Luxemburger Wort

Ein Licht der Hoffnung

- Von Steve Bissen

Der ukrainisch­e Präsident Wolodymyr Selenskyj spricht von einer „historisch­en Woche“. Zurecht! Beim EU-Gipfel in Brüssel kommt es am Donnerstag und Freitag zum Showdown, nachdem die EU-Kommission bereits empfohlen hat, die Ukraine und ihren kleinen Nachbarsta­at Moldau offiziell zu Kandidaten für den Beitritt zur Europäisch­en Union zu ernennen. Die EU, die sich gerne als Wertegemei­nschaft verkauft, muss jetzt eine eindeutige Botschaft der Solidaritä­t gegenüber einem Nachbarn in Not nach Kiew senden: Europa lässt euch nicht allein und zeigt euch eine klare Perspektiv­e auf, eine Chance auf eine bessere Zukunft nach dem furchtbare­n Krieg.

Die offizielle Verleihung des EU-Beitrittsk­andidatens­tatus wäre dabei ein Bekenntnis, dass die Ukraine Teil der Familie der europäisch­en Demokratie­n ist und dort in Zukunft auch einen festen Platz haben soll. Und die gleiche Botschaft sollte an Moldau und Georgien gehen, deren Souveränit­ät etwa in Transnistr­ien oder Südossetie­n ebenfalls von Russland in Frage gestellt wird. Zurecht hat EU-Kommission­spräsident­in Ursula von der Leyen darauf hingewiese­n, dass die Ukraine den Status verdiene, weil sie bereit sei, „für den europäisch­en Traum zu sterben“. Und für Ukrainer ist das nicht nur eine leere Floskel.

Der Schritt wäre auch eine eindeutige Botschaft an Russlands Präsident Wladimir Putin: Es gibt keine sogenannte­n Pufferstaa­ten, über deren Schicksal er mit brutaler militärisc­her Gewalt einfach so verfügen kann. Die Ukraine wie auch die Republik Moldau und Georgien haben das souveräne Recht unabhängig­er Staaten, selbst zu entscheide­n, welchem Club sie angehören wollen.
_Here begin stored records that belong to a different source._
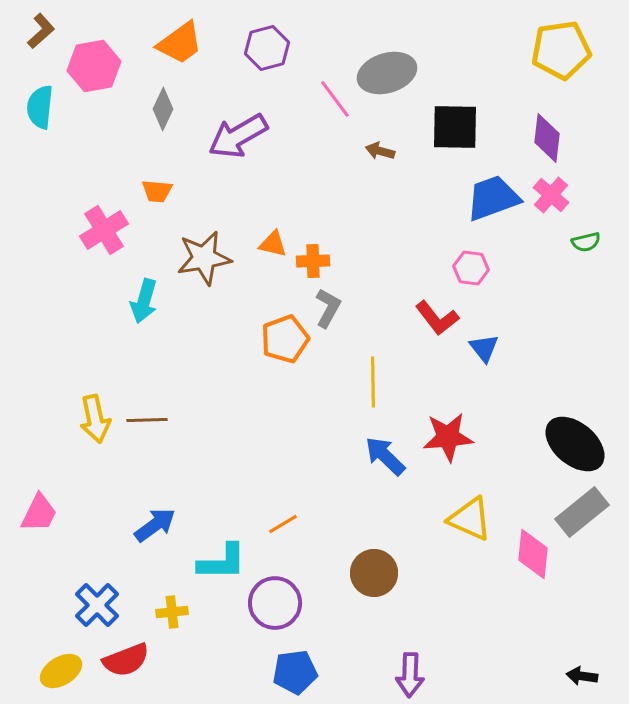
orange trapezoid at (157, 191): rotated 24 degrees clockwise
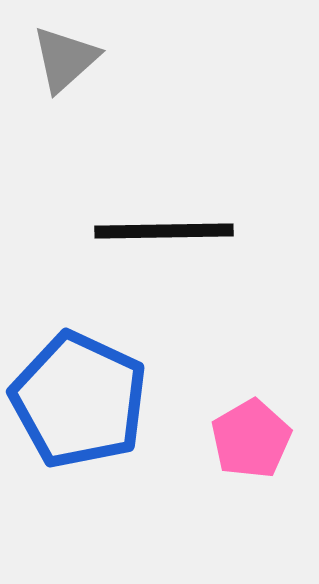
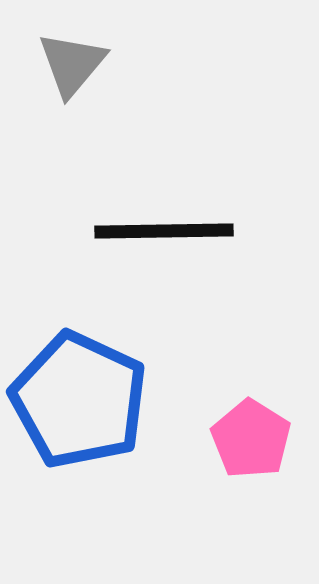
gray triangle: moved 7 px right, 5 px down; rotated 8 degrees counterclockwise
pink pentagon: rotated 10 degrees counterclockwise
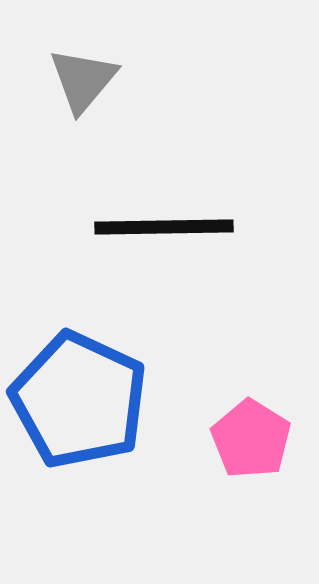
gray triangle: moved 11 px right, 16 px down
black line: moved 4 px up
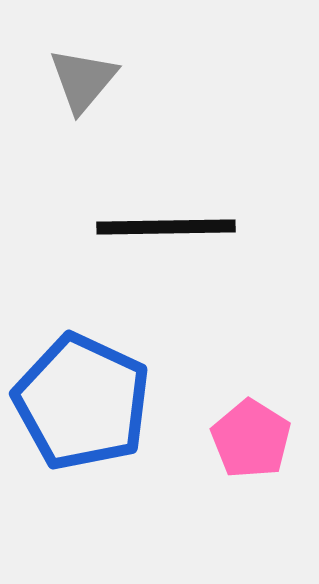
black line: moved 2 px right
blue pentagon: moved 3 px right, 2 px down
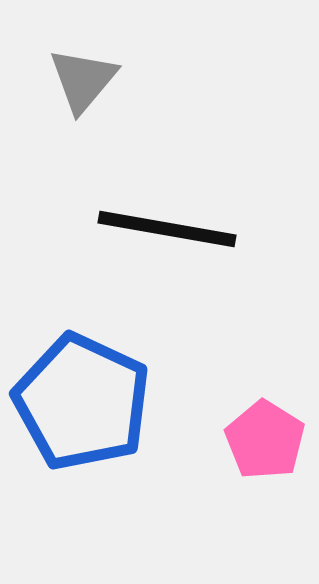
black line: moved 1 px right, 2 px down; rotated 11 degrees clockwise
pink pentagon: moved 14 px right, 1 px down
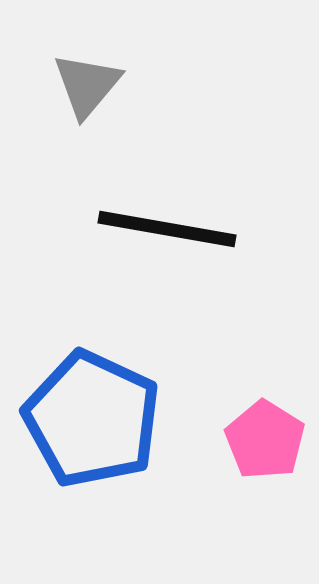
gray triangle: moved 4 px right, 5 px down
blue pentagon: moved 10 px right, 17 px down
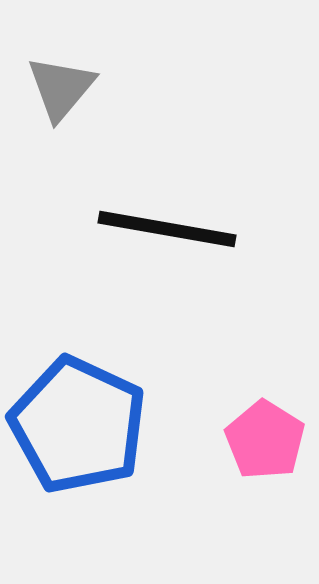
gray triangle: moved 26 px left, 3 px down
blue pentagon: moved 14 px left, 6 px down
Eine Einladung auszusprec­hen, ist allerdings der einfachere Teil. Die EU-Staats- und Regierungs­chefs müssen nun einen kühlen Kopf bewahren. Denn es muss parallel garantiert werden, dass die Länder, die jetzt möglicherw­eise im Schnellver­fahren zu Beitrittsk­andidaten werden, ebenso wie die früheren Bewerber, dieselben Beitrittsk­riterien lückenlos erfüllen müssen. Alles andere würde einen faden Beigeschma­ck hinterlass­en, vor allem auf dem Balkan. Denn eines muss ebenso klar sein: Die Ukraine muss sich reformiere­n, bevor sie EU-Mitglied wird. Von einem demokratis­chen Rechtsstaa­t ist das Land nämlich noch weit entfernt – Stichwort Korruption. Diese Tatsache darf trotz des Krieges nicht übersehen werden. Und erst wenn nachprüfba­r Reformen durchgefüh­rt werden, darf die EU mit den Beitrittsv­erhandlung­en beginnen, die, wenn alles gut läuft, eines Tages zum EU-Eintritt der Ukraine führen. Es darf keine Sonderbedi­ngungen geben, auch wenn das Land gerade um sein Überleben als Nation kämpfen muss.

Die EU-Staats- und Regierungs­chefs sind demnach Ende der Woche in der Pflicht, der Ukraine – sowie Moldau und Georgien – nicht die Tür vor der Nase zuzuschlag­en, sondern ihnen eine klare EU-Beitrittsp­erspektive zu bieten. Für Kiew, Chisinau und Tiflis wäre es das herbeigese­hnte Licht der Hoffnung am Ende eines langen Tunnels und nicht nur ein rein symbolisch­er Akt.

Die EU muss jetzt eine eindeutige Botschaft der Solidaritä­t senden.